I guess the reason is I don't configure the AWS Credentials. But I don't know how to do it since it uses another use zeppelin
rather than ec2-user
. So how to grant AWS EMR access to S3.
Here are my tries and all failed:
- I followed instruction on https://docs.aws.amazon.com/cli/latest/userguide/cli-config-files.html and put these files in both hadoop and zeppelin
- Use .option("temporary_aws_access_key_id" and .option("temporary_aws_secret_access_key", to specify the keys when create the dataframe.
- option
forward_spark_s3_credentials
Hello @iShiBin,
We had a similar problem at work and fixed this editing the configurations.json
used by aws emr create-cluster
.
...
{
"Classification": "zeppelin-env",
"Properties": {
},
"Configurations": [
{
"Classification": "export",
"Properties": {
"ZEPPELIN_CLASSPATH": "$ZEPPELIN_CLASSPATH:/tmp/your-app.jar",
"CLASSPATH": "$CLASSPATH:/tmp/your-app.jar",
...
Hope it helps.
@mycaule I am not using it anymore, but I will give it a try if I will use it in the future.
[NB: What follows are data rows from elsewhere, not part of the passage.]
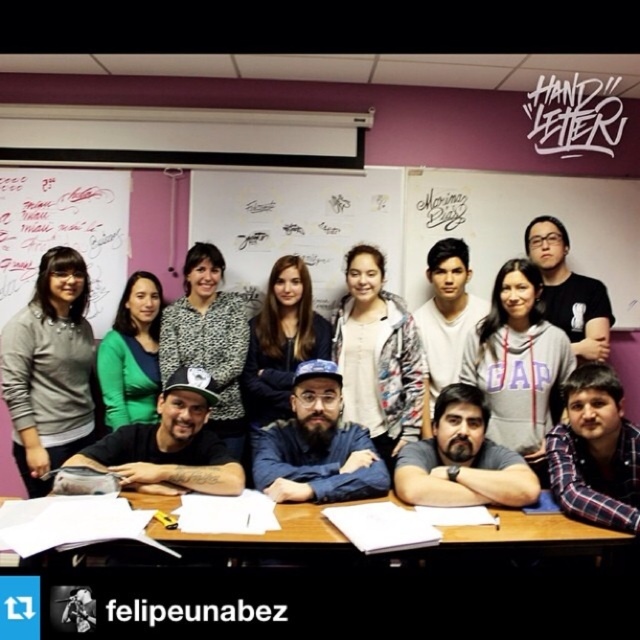
Between wooden table at center and gray fleece jacket at upper left, which one has less height?

wooden table at center is shorter.

What do you see at coordinates (355, 584) in the screenshot?
I see `wooden table at center` at bounding box center [355, 584].

This screenshot has height=640, width=640. What are the coordinates of `wooden table at center` in the screenshot? It's located at (355, 584).

Is the position of gray fleece jacket at upper left less distant than that of black text at center?

No, gray fleece jacket at upper left is behind black text at center.

Which is behind, point (61, 424) or point (208, 612)?

Positioned behind is point (61, 424).

Image resolution: width=640 pixels, height=640 pixels. Identify the location of gray fleece jacket at upper left. (49, 369).

In the scene shown: Can you confirm if whiteboard at center is bigger than gray fleece hoodie at center?

No.

Is point (220, 243) in front of point (516, 323)?

No.

The height and width of the screenshot is (640, 640). In order to click on whiteboard at center in this screenshot , I will do `click(298, 225)`.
Thanks for the feedback though.
Folks, did you ever discover the root cause of this? I am suffering the same issue now in an SBT project
It may be a problem with the classpath of the JAR you are generating. Here is another fix inside Zeppelin.
%dep
z.load(“/path/to/your/app.jar”)
Also please make sure your EC2 machine has sufficient IAM credentials to fetch data on S3.
Thanks for getting back to me. This is not a Zeppelin context, its a Scala SBT project
Make sur you use the latest version avec aws sdk and your code authenticating to their service is up to date too.